Reading Tips

Ways to help with reading...

These are tips that can help you to help your child! Please share your successes and concerns with your child's teachers. If something isn't working let's work together to figure out other ways to help your child to succeed.


1. Make it fun for your child. Reading should be enjoyable, it is a pasttime that many of us share, we read at the doctor's office, before we fall asleep at night, on a rainy day ... it should be just as fun for them.


2. Find something of high interest. The Bernshausen library and the public libraries are great resources. Taking your child to choose a book at the store is a good incentive or surprise and a great place to find something that your child has a choice in picking a great book.


3. Talk about what they read. Ask them questions (Why do you think...? How did the character ...? What do you think ...? etc.) Make it a conversation that you both want to have.


4. Read to your child a picture storybook (great for vocabulary and predictions through illustrations) or a chapter book or novel. Reading aloud to them provides a fantastic example of fluent reading. You can use funny voices and expression as you read. Or make the reading interesting by speeding up or slowing to make a point of interest.

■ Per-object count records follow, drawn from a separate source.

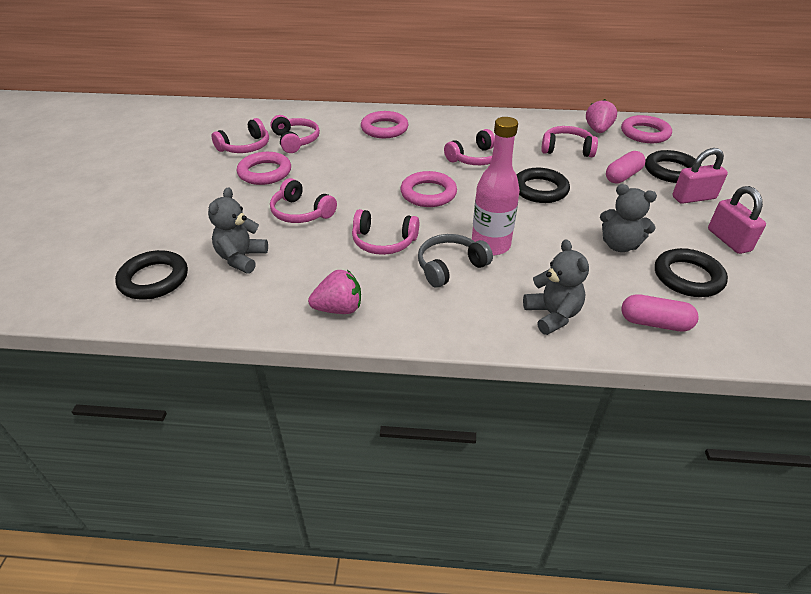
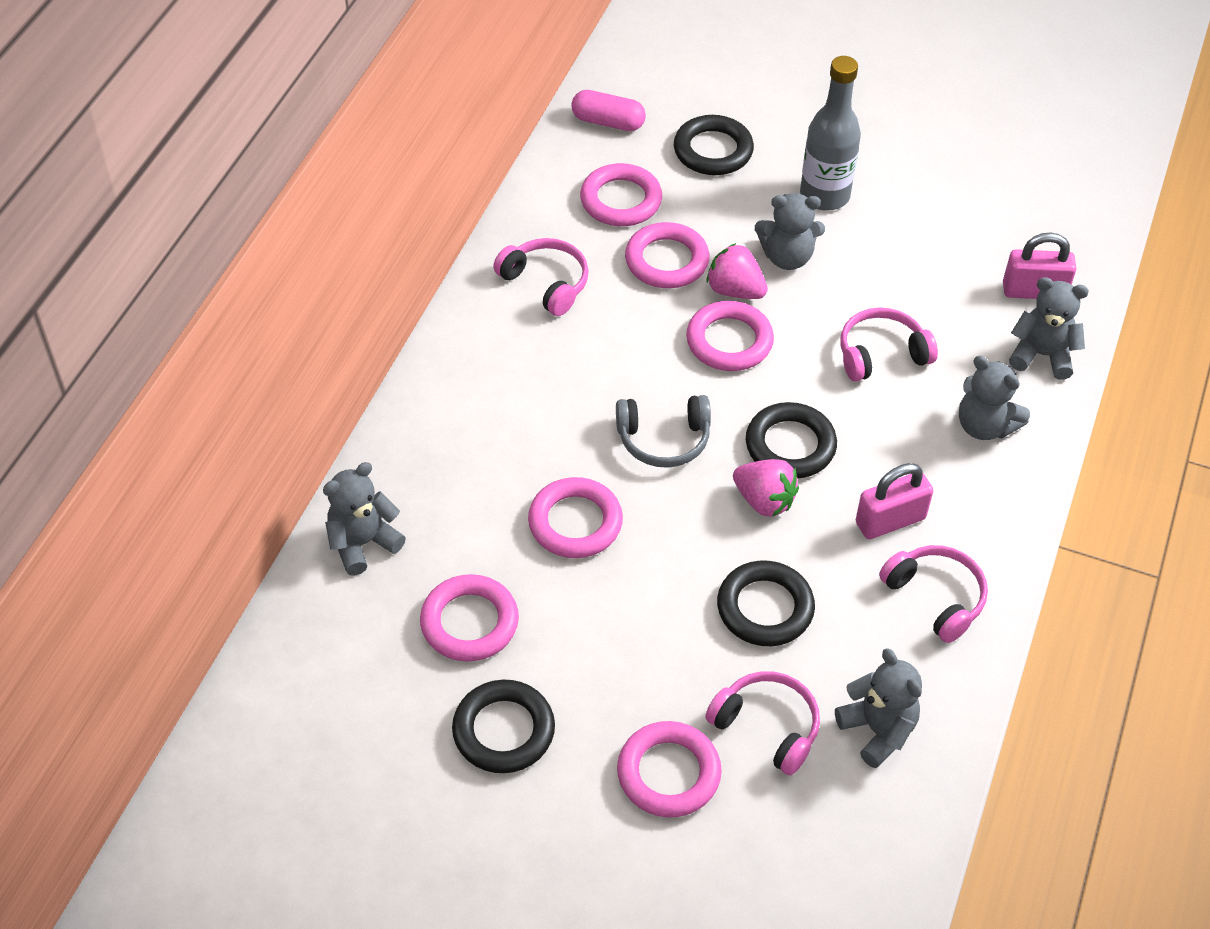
grey bottle: none = 0 -> [800,56,861,210] = 1
grey teddy bear: [208,187,268,273] [523,239,589,335] [600,184,657,252] = 3 -> [323,462,406,576] [755,193,825,270] [835,648,922,768] [959,356,1030,440] [1009,277,1089,380] = 5
pink bottle: [472,117,520,256] = 1 -> none = 0
pink capsule: [606,151,645,184] [621,294,699,332] = 2 -> [571,90,646,131] = 1
pink headphones: [211,118,269,153] [270,115,320,153] [270,178,337,223] [352,209,419,255] [444,129,495,165] [541,126,598,157] = 6 -> [493,238,589,316] [705,671,820,775] [841,307,938,382] [879,545,988,643] = 4
pink ring: [237,152,291,185] [361,111,409,138] [401,171,457,207] [621,115,672,143] = 4 -> [420,574,519,661] [528,477,623,558] [580,163,662,226] [617,721,722,818] [625,222,709,288] [686,301,774,371] = 6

5. When reading nonfiction, ask what they think they will learn or what do you want to know about. That book may or may not have the answer. If not, try going to another source together to find out - another book, magazine or the Internet.


6. When reading fiction, ask what they think will happen? Talk about if their predictions is what the author wrote. What things in the story make you wonder?


7. For beginning readers, point out rhyming words. Ask them to think of other words that rhyme with it or what other words do you know that look or sound like that word.


8. For beginning readers, talk about the sounds of letters. Have them give you examples of words having a certain letter (make it a game in the grocery store, car, or in your kitchen).


9. Word searches are great ways to keep your child busy at the grocery store. (Have them find a word that has a certain letter or sound or rhymes with. . . For example, I see a word that rhymes with horn. See if they can find the picture or word on the corn can.)


10. Discuss your purpose for reading: Is it for fun or enjoyment, to learn something, to get information, etc. Talk about reasons you read recipes, comics, newspapers, articles, mysteries, etc. They need to know this one.